Rolling Stone - December 6, 1984
THE WATERBOYS
A PAGAN PLACE
Island
The Waterboys chunk of British big-guitar rock has a very familiar ring. There are resonant echoes of the Bunnymen in singer Mike Scotts tremulous wail and the martial slice of his massed acoustic guitars, along with hints of fellow Scotsmen Big Countrys Highland swirl and enough studio reverb to swallow U2. What distinguishes A Pagan Place - the Waterboys first full-length U.S. release - is the unique, exhilarating force of its rock & roll heart. Like a punk bursting into Van Morrisons mystic with six strings blazing, Scott (head Waterboy and the albums producer) has made a kind of black-leather-jacket version of Astral Weeks. The raging guitars of Rags and eager gallop of Church Not Made with Hands, with its bursts of Gabriel like trumpet, explode the folkie purity of his melodies and frank introspection of his lyrics into epic blasts of what he aptly calls, in another song, The Big Music.
Often, that sound is composed of a lot of little things that add up brilliantly. In All the Things She Gave Me, Scott heightens the funeral-pyre image of a failed love affair with a pained, questioning vocal, brooding acoustic guitars and a rousing chorus glowing with an R&B flame.
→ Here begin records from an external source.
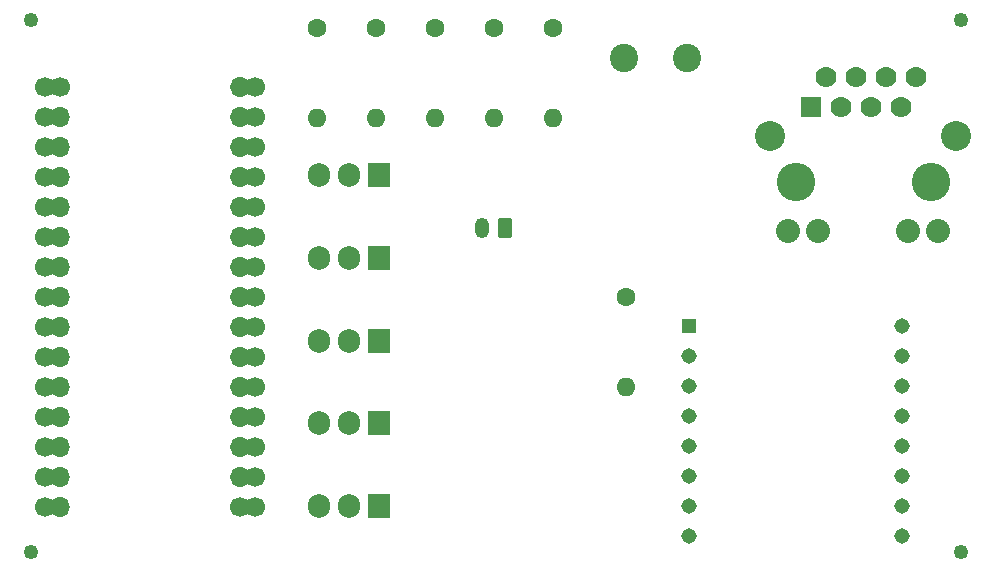
<source format=gbr>
%TF.GenerationSoftware,KiCad,Pcbnew,(6.0.6)*%
%TF.CreationDate,2022-06-23T08:54:45-07:00*%
%TF.ProjectId,KnightPCB,4b6e6967-6874-4504-9342-2e6b69636164,rev?*%
%TF.SameCoordinates,Original*%
%TF.FileFunction,Soldermask,Bot*%
%TF.FilePolarity,Negative*%
%FSLAX46Y46*%
G04 Gerber Fmt 4.6, Leading zero omitted, Abs format (unit mm)*
G04 Created by KiCad (PCBNEW (6.0.6)) date 2022-06-23 08:54:45*
%MOMM*%
%LPD*%
G01*
G04 APERTURE LIST*
G04 Aperture macros list*
%AMRoundRect*
0 Rectangle with rounded corners*
0 $1 Rounding radius*
0 $2 $3 $4 $5 $6 $7 $8 $9 X,Y pos of 4 corners*
0 Add a 4 corners polygon primitive as box body*
4,1,4,$2,$3,$4,$5,$6,$7,$8,$9,$2,$3,0*
0 Add four circle primitives for the rounded corners*
1,1,$1+$1,$2,$3*
1,1,$1+$1,$4,$5*
1,1,$1+$1,$6,$7*
1,1,$1+$1,$8,$9*
0 Add four rect primitives between the rounded corners*
20,1,$1+$1,$2,$3,$4,$5,0*
20,1,$1+$1,$4,$5,$6,$7,0*
20,1,$1+$1,$6,$7,$8,$9,0*
20,1,$1+$1,$8,$9,$2,$3,0*%
G04 Aperture macros list end*
%ADD10C,1.600000*%
%ADD11O,1.600000X1.600000*%
%ADD12R,1.308000X1.308000*%
%ADD13C,1.308000*%
%ADD14R,1.905000X2.000000*%
%ADD15O,1.905000X2.000000*%
%ADD16C,1.250000*%
%ADD17C,3.251200*%
%ADD18R,1.778000X1.778000*%
%ADD19C,1.778000*%
%ADD20C,2.032000*%
%ADD21C,2.540000*%
%ADD22C,2.400000*%
%ADD23C,1.700000*%
%ADD24O,1.700000X1.700000*%
%ADD25RoundRect,0.250000X0.350000X0.625000X-0.350000X0.625000X-0.350000X-0.625000X0.350000X-0.625000X0*%
%ADD26O,1.200000X1.750000*%
G04 APERTURE END LIST*
D10*
%TO.C,R10*%
X107750000Y-59380000D03*
D11*
X107750000Y-67000000D03*
%TD*%
D10*
%TO.C,R2*%
X96567500Y-36615000D03*
D11*
X96567500Y-44235000D03*
%TD*%
D12*
%TO.C,U1*%
X113015500Y-61910000D03*
D13*
X113015500Y-64450000D03*
X113015500Y-66990000D03*
X113015500Y-69530000D03*
X113015500Y-72070000D03*
X113015500Y-74610000D03*
X113015500Y-77150000D03*
X113015500Y-79690000D03*
X131049500Y-79690000D03*
X131049500Y-77150000D03*
X131049500Y-74610000D03*
X131049500Y-72070000D03*
X131049500Y-69530000D03*
X131049500Y-66990000D03*
X131049500Y-64450000D03*
X131049500Y-61910000D03*
%TD*%
D14*
%TO.C,Q1*%
X86800000Y-77105000D03*
D15*
X84260000Y-77105000D03*
X81720000Y-77105000D03*
%TD*%
D10*
%TO.C,R3*%
X91567500Y-36615000D03*
D11*
X91567500Y-44235000D03*
%TD*%
D10*
%TO.C,R4*%
X86567500Y-36615000D03*
D11*
X86567500Y-44235000D03*
%TD*%
D16*
%TO.C,H1*%
X57350000Y-36000000D03*
%TD*%
D17*
%TO.C,J1*%
X133510000Y-49705000D03*
X122080000Y-49705000D03*
D18*
X123350000Y-43355000D03*
D19*
X124620000Y-40815000D03*
X125890000Y-43355000D03*
X127160000Y-40815000D03*
X128430000Y-43355000D03*
X129700000Y-40815000D03*
X130970000Y-43355000D03*
X132240000Y-40815000D03*
D20*
X134094200Y-53819800D03*
X131579600Y-53819800D03*
X123985000Y-53819800D03*
X121470400Y-53819800D03*
D21*
X135669000Y-45818800D03*
X119921000Y-45818800D03*
%TD*%
D10*
%TO.C,R5*%
X81567500Y-36615000D03*
D11*
X81567500Y-44235000D03*
%TD*%
D14*
%TO.C,Q5*%
X86800000Y-49105000D03*
D15*
X84260000Y-49105000D03*
X81720000Y-49105000D03*
%TD*%
D16*
%TO.C,H4*%
X136050000Y-81000000D03*
%TD*%
D14*
%TO.C,Q3*%
X86800000Y-63105000D03*
D15*
X84260000Y-63105000D03*
X81720000Y-63105000D03*
%TD*%
D10*
%TO.C,R1*%
X101567500Y-36615000D03*
D11*
X101567500Y-44235000D03*
%TD*%
D22*
%TO.C,SW1*%
X112850000Y-39200000D03*
X107550000Y-39200000D03*
%TD*%
D23*
%TO.C,A1*%
X76290000Y-77205000D03*
X75020000Y-77205000D03*
D24*
X75020000Y-74665000D03*
D23*
X76290000Y-74665000D03*
D24*
X75020000Y-72125000D03*
D23*
X76290000Y-72125000D03*
D24*
X75020000Y-69585000D03*
D23*
X76290000Y-69585000D03*
D24*
X75020000Y-67045000D03*
D23*
X76290000Y-67045000D03*
D24*
X75020000Y-64505000D03*
D23*
X76290000Y-64505000D03*
D24*
X75020000Y-61965000D03*
D23*
X76290000Y-61965000D03*
D24*
X75020000Y-59425000D03*
D23*
X76290000Y-59425000D03*
X76290000Y-56885000D03*
D24*
X75020000Y-56885000D03*
X75020000Y-54345000D03*
D23*
X76290000Y-54345000D03*
D24*
X75020000Y-51805000D03*
D23*
X76290000Y-51805000D03*
X76290000Y-49265000D03*
D24*
X75020000Y-49265000D03*
X75020000Y-46725000D03*
D23*
X76290000Y-46725000D03*
D24*
X75020000Y-44185000D03*
D23*
X76290000Y-44185000D03*
X76290000Y-41645000D03*
D24*
X75020000Y-41645000D03*
D23*
X58510000Y-41645000D03*
X59780000Y-41645000D03*
X58510000Y-44185000D03*
D24*
X59780000Y-44185000D03*
D23*
X58510000Y-46725000D03*
D24*
X59780000Y-46725000D03*
D23*
X58510000Y-49265000D03*
D24*
X59780000Y-49265000D03*
D23*
X58510000Y-51805000D03*
D24*
X59780000Y-51805000D03*
D23*
X58510000Y-54345000D03*
D24*
X59780000Y-54345000D03*
X59780000Y-56885000D03*
D23*
X58510000Y-56885000D03*
X58510000Y-59425000D03*
D24*
X59780000Y-59425000D03*
X59780000Y-61965000D03*
D23*
X58510000Y-61965000D03*
X58510000Y-64505000D03*
D24*
X59780000Y-64505000D03*
D23*
X58510000Y-67045000D03*
D24*
X59780000Y-67045000D03*
X59780000Y-69585000D03*
D23*
X58510000Y-69585000D03*
X58510000Y-72125000D03*
D24*
X59780000Y-72125000D03*
D23*
X58510000Y-74665000D03*
D24*
X59780000Y-74665000D03*
X59780000Y-77205000D03*
D23*
X58510000Y-77205000D03*
%TD*%
D14*
%TO.C,Q4*%
X86800000Y-56105000D03*
D15*
X84260000Y-56105000D03*
X81720000Y-56105000D03*
%TD*%
D16*
%TO.C,H2*%
X136050000Y-36000000D03*
%TD*%
D14*
%TO.C,Q2*%
X86800000Y-70105000D03*
D15*
X84260000Y-70105000D03*
X81720000Y-70105000D03*
%TD*%
D16*
%TO.C,H3*%
X57350000Y-81000000D03*
%TD*%
D25*
%TO.C,J0+12v1*%
X97500000Y-53600000D03*
D26*
X95500000Y-53600000D03*
%TD*%
M02*

</source>
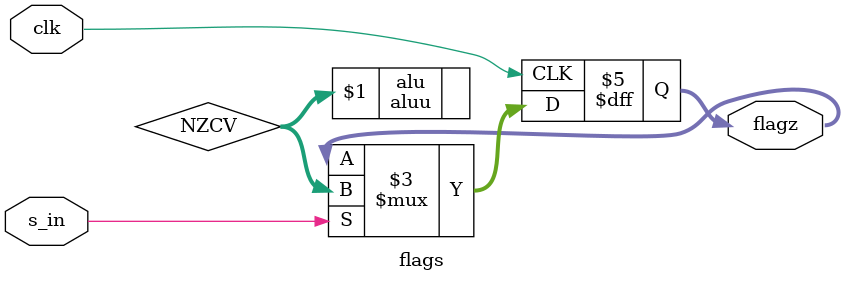
<source format=v>
module flags (
   input clk,
   input s_in,
   output reg [3:0] flagz);
	 
	wire [3:0] NZCV; 
	
	aluu alu(NZCV);

	always@(posedge clk) begin
		if(s_in == 1) flagz <= NZCV;
	end

endmodule 
</source>
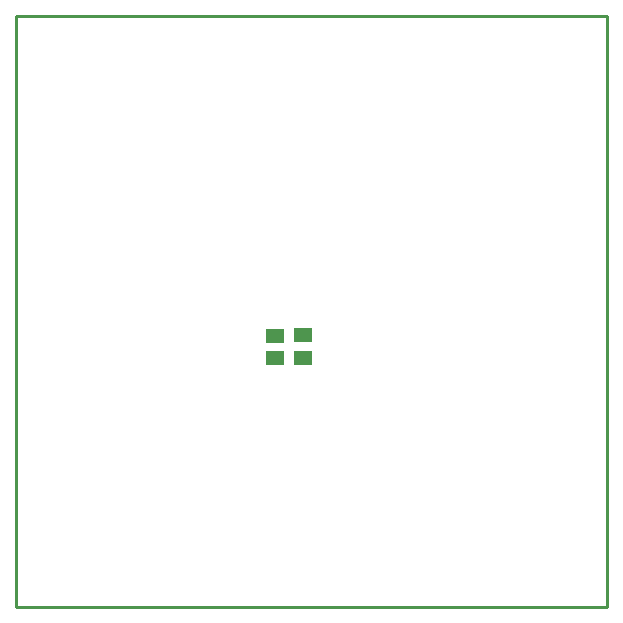
<source format=gbp>
G75*
G70*
%OFA0B0*%
%FSLAX24Y24*%
%IPPOS*%
%LPD*%
%AMOC8*
5,1,8,0,0,1.08239X$1,22.5*
%
%ADD10C,0.0100*%
%ADD11R,0.0591X0.0512*%
D10*
X004627Y007324D02*
X024312Y007324D01*
X024312Y027009D01*
X004627Y027009D01*
X004627Y007324D01*
D11*
X013233Y015608D03*
X013233Y016356D03*
X014178Y016364D03*
X014178Y015616D03*
M02*

</source>
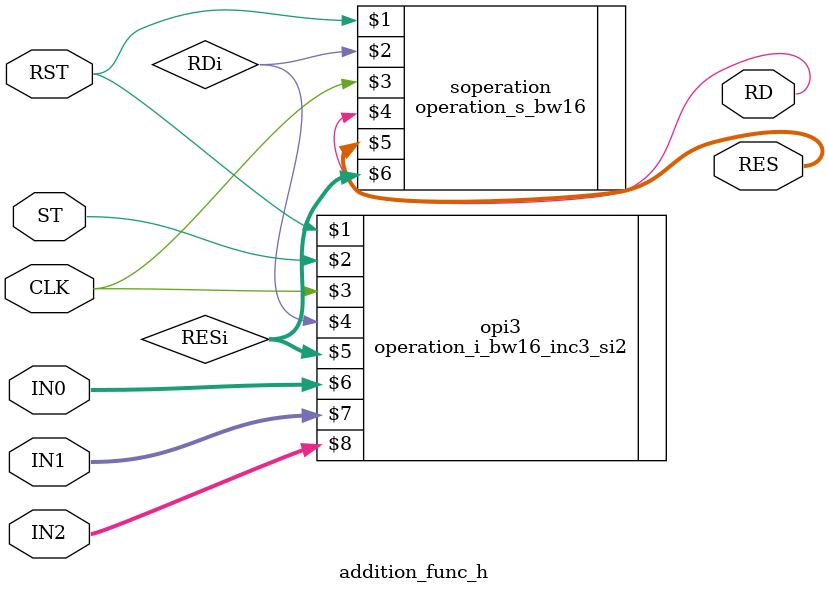
<source format=v>
module addition_func_h(RST, ST, CLK, RD, RES, IN0, IN1, IN2);
	input wire RST;
	input wire ST;
	input wire CLK;
	output wire RD;
	output wire [15:0] RES;
	input wire [15:0] IN0;
	input wire [15:0] IN1;
	input wire [15:0] IN2;
	wire [15:0] RESi;
	wire  RDi;
	
	operation_i_bw16_inc3_si2 opi3(RST, ST, CLK, RDi, RESi, IN0, IN1, IN2);
	operation_s_bw16 soperation(RST, RDi, CLK, RD, RES, RESi);	
	
endmodule

</source>
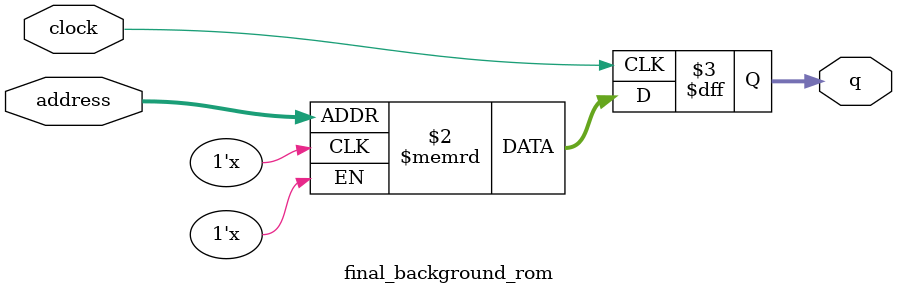
<source format=sv>
module final_background_rom (
	input logic clock,
	input logic [15:0] address,
	output logic [4:0] q
);

logic [4:0] memory [0:39999] /* synthesis ram_init_file = "./final_background/final_background.mif" */;

always_ff @ (posedge clock) begin
	q <= memory[address];
end

endmodule

</source>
The title song, powered by guitars in locomotive drive and hopeful trumpet flourishes, sounds like an impatient prayer. Even the ambitious naiveté of Red Army Blues, in which the rites of passage of a young Russian soldier in World War 2 are detoured by Stalinist cruelty, is effectively dramatised by the band, whose sad, gray march evokes a tired legion crossing the bleak Siberian steppes.
The gripping quality of Scotts expansive big-music gestures is wondrous enough. That he pulls it off with a defiant acoustic purity - no synthesizers, by God! - is reason to cheer. Contrary to their name, the Waterboys already qualify for a spot on the new-rock A team.